Task prompt. Please rewrite all the items below, replacing "bounding box" with "enclosing rectangle" and leaving everything else unchanged.

Available data.
══════════════════════════════
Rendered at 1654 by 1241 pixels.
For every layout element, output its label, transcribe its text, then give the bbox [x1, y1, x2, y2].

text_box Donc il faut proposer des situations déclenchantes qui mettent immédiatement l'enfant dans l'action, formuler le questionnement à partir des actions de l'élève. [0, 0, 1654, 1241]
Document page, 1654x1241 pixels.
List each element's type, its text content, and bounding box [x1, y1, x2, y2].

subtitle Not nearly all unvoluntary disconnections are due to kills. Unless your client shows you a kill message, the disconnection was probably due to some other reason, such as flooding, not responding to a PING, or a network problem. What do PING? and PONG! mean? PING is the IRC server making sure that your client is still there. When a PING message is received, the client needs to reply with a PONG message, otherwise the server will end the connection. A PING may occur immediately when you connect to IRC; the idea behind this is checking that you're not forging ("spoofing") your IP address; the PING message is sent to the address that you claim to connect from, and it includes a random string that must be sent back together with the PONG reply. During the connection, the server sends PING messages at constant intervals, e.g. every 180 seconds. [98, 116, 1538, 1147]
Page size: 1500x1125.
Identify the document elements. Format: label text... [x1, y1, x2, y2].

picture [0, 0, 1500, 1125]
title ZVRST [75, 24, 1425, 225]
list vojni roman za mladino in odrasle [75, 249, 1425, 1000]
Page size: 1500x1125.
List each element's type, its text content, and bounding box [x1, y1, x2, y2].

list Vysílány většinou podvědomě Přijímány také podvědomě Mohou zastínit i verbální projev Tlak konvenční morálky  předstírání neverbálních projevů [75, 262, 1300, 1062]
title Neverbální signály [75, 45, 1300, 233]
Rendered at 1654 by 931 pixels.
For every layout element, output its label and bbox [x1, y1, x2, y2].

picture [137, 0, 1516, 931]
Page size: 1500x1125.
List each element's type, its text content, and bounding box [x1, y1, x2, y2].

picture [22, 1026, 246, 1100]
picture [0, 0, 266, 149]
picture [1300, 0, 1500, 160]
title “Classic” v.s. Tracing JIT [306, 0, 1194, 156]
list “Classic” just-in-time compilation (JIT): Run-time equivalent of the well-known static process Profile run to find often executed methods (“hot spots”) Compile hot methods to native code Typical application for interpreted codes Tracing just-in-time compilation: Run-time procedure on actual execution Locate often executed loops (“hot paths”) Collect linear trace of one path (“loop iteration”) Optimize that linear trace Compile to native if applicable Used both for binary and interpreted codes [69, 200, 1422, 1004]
══════════════════════════════
Expected output.
Rendered at 1654 by 1241 pixels.
For every layout element, output its label, transcribe its text, then give the bbox [x1, y1, x2, y2].

text_box Donc il faut proposer des situations déclenchantes qui mettent immédiatement l'enfant dans l'action, formuler le questionnement à partir des actions de l'élève. [0, 0, 1654, 1241]
Document page, 1654x1241 pixels.
List each element's type, its text content, and enclosing rectangle [x1, y1, x2, y2].

subtitle Not nearly all unvoluntary disconnections are due to kills. Unless your client shows you a kill message, the disconnection was probably due to some other reason, such as flooding, not responding to a PING, or a network problem. What do PING? and PONG! mean? PING is the IRC server making sure that your client is still there. When a PING message is received, the client needs to reply with a PONG message, otherwise the server will end the connection. A PING may occur immediately when you connect to IRC; the idea behind this is checking that you're not forging ("spoofing") your IP address; the PING message is sent to the address that you claim to connect from, and it includes a random string that must be sent back together with the PONG reply. During the connection, the server sends PING messages at constant intervals, e.g. every 180 seconds. [98, 116, 1538, 1147]
Page size: 1500x1125.
Identify the document elements. Format: label text... [x1, y1, x2, y2].

picture [0, 0, 1500, 1125]
title ZVRST [75, 24, 1425, 225]
list vojni roman za mladino in odrasle [75, 249, 1425, 1000]
Page size: 1500x1125.
List each element's type, its text content, and enclosing rectangle [x1, y1, x2, y2].

list Vysílány většinou podvědomě Přijímány také podvědomě Mohou zastínit i verbální projev Tlak konvenční morálky  předstírání neverbálních projevů [75, 262, 1300, 1062]
title Neverbální signály [75, 45, 1300, 233]
Rendered at 1654 by 931 pixels.
For every layout element, output its label and bbox [x1, y1, x2, y2].

picture [137, 0, 1516, 931]
Page size: 1500x1125.
List each element's type, its text content, and enclosing rectangle [x1, y1, x2, y2].

picture [22, 1026, 246, 1100]
picture [0, 0, 266, 149]
picture [1300, 0, 1500, 160]
title “Classic” v.s. Tracing JIT [306, 0, 1194, 156]
list “Classic” just-in-time compilation (JIT): Run-time equivalent of the well-known static process Profile run to find often executed methods (“hot spots”) Compile hot methods to native code Typical application for interpreted codes Tracing just-in-time compilation: Run-time procedure on actual execution Locate often executed loops (“hot paths”) Collect linear trace of one path (“loop iteration”) Optimize that linear trace Compile to native if applicable Used both for binary and interpreted codes [69, 200, 1422, 1004]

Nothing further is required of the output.